If you ever encounter a bug in-game, the best way to let a coder know about it is with our GitHub Issue Tracker. Please make sure you use the supplied issue template, and include the round ID for the server.
(If you don’t have an account, making a new one takes only one minute.)
If you have difficulty, ask for help in the #coding-general channel on our discord.
Hello and welcome to /tg/station’s contributing page. You are here because you are curious or interested in contributing - thank you! Everyone is free to contribute to this project as long as they follow the simple guidelines and specifications below; at /tg/station, we strive to maintain code stability and maintainability, and to do that, we need all pull requests to hold up to those specifications. It’s in everyone’s best interests - including yours! - if the same bug doesn’t have to be fixed twice because of duplicated code.
First things first, we want to make it clear how you can contribute (if you’ve never contributed before), as well as the kinds of powers the team has over your additions, to avoid any unpleasant surprises if your pull request is closed for a reason you didn’t foresee.
/tg/station doesn’t have a list of goals and features to add; we instead allow freedom for contributors to suggest and create their ideas for the game. That doesn’t mean we aren’t determined to squash bugs, which unfortunately pop up a lot due to the deep complexity of the game. Here are some useful starting guides, if you want to contribute or if you want to know what challenges you can tackle with zero knowledge about the game’s code structure.
If you want to contribute the first thing you’ll need to do is set up Git so you can download the source code.
We have a list of guides on the wiki that will help you get started contributing to /tg/station with Git and Dream Maker. For beginners, it is recommended you work on small projects like bugfixes at first. If you need help learning to program in BYOND, check out this repository of resources.
There is an open list of approachable issues for your inspiration here.
You can of course, as always, ask for help on the discord channels, or the forums, We’re just here to have fun and help out, so please don’t expect professional support.
The Headcoder is responsible for controlling, adding, and removing maintainers from the project. In addition to filling the role of a normal maintainer, they have sole authority on who becomes a maintainer, as well as who remains a maintainer and who does not.
Maintainers are quality control. If a proposed pull request doesn’t meet the following specifications, they can request you to change it, or simply just close the pull request. Maintainers are required to give a reason for closing the pull request.
Maintainers can revert your changes if they feel they are not worth maintaining or if they did not live up to the quality specifications.
As mentioned before, you are expected to follow these specifications in order to make everyone’s lives easier. It’ll save both your time and ours, by making sure you don’t have to make any changes and we don’t have to ask you to. Thank you for reading this section!

## Source material
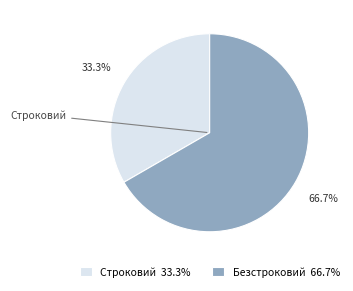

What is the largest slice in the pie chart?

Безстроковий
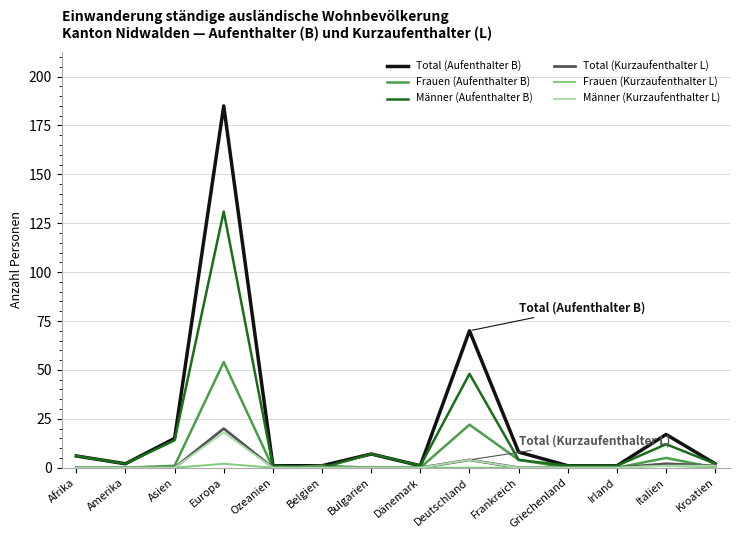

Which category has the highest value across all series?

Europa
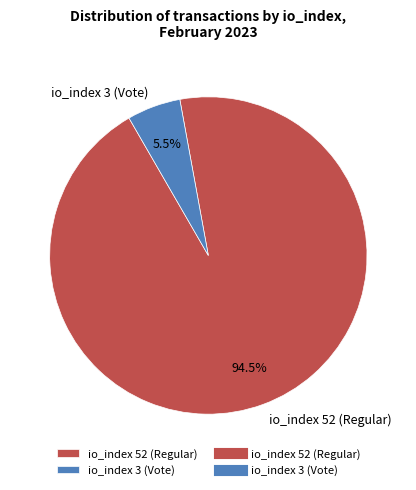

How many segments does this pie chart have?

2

## Task goal
Continue the /tg/station contributing guide from the point where it ends. The records stand apart from the /tg/station contributing guide.

## Answer to this task
As BYOND’s Dream Maker (henceforth “DM”) is an object-oriented language, code must be object-oriented when possible in order to be more flexible when adding content to it. If you don’t know what “object-oriented” means, we highly recommend you do some light research to grasp the basics.
(i.e. absolute pathing)
DM will allow you nest almost any type keyword into a block, such as:
datum datum1 var varname1 = 1 varname2 static varname3 varname4 proc proc1() code proc2() code datum2 varname1 = 0 proc proc3() code proc2() ..() code
The use of this is not allowed in this project as it makes finding definitions via full text searching next to impossible. The only exception is the variables of an object may be nested to the object, but must not nest further.
The previous code made compliant:
/datum/datum1 var/varname1 var/varname2 var/static/varname3 var/static/varname4 /datum/datum1/proc/proc1() code /datum/datum1/proc/proc2() code /datum/datum1/datum2 varname1 = 0 /datum/datum1/datum2/proc/proc3() code /datum/datum1/datum2/proc2() ..() code
The use of the : operator to override type safety checks is not allowed. You must cast the variable to the proper type.
In DM, this is optional, but omitting it makes finding definitions harder.
It is rarely allowed to put type paths in a text format, as there are no compile errors if the type path no longer exists. Here is an example:
//Good var/path_type = /obj/item/baseball_bat //Bad var/path_type = "/obj/item/baseball_bat"
While DM allows other ways of declaring variables, this one should be used for consistency.
You must use tabs to indent your code, NOT SPACES.
(You may use spaces to align something, but you should tab to the block level first, then add the remaining spaces)
Hacky code, such as adding specific checks, is highly discouraged and only allowed when there is no other option. (Protip: ‘I couldn’t immediately think of a proper way so thus there must be no other option’ is not gonna cut it here! If you can’t think of anything else, say that outright and admit that you need help with it. Maintainers exist for exactly that reason.)
You can avoid hacky code by using object-oriented methodologies, such as overriding a function (called “procs” in DM) or sectioning code into functions and then overriding them as required.
Copying code from one place to another may be suitable for small, short-time projects, but /tg/station is a long-term project and highly discourages this.
Instead you can use object orientation, or simply placing repeated code in a function, to obey this specification easily.
First, read the comments in this BYOND thread, starting where the link takes you.
There are two key points here:
Defining a list in the variable’s definition calls a hidden proc - init. If you have to define a list at startup, do so in New() (or preferably Initialize()) and avoid the overhead of a second call (Init() and then New())
It also consumes more memory to the point where the list is actually required, even if the object in question may never use it!
Remember: although this tradeoff makes sense in many cases, it doesn’t cover them all. Think carefully about your addition before deciding if you need to use it.
Our game controller is pretty good at handling long operations and lag, but it can’t control what happens when the map is loaded, which calls
New for all atoms on the map. If you’re creating a new atom, use the
Initialize proc to do what you would normally do in
New. This cuts down on the number of proc calls needed when the world is loaded. See here for details on
While we normally encourage (and in some cases, even require) bringing out of date code up to date when you make unrelated changes near the out of date code, that is not the case for
Initialize conversions. These systems are generally more dependant on parent and children procs so unrelated random conversions of existing things can cause bugs that take months to figure out.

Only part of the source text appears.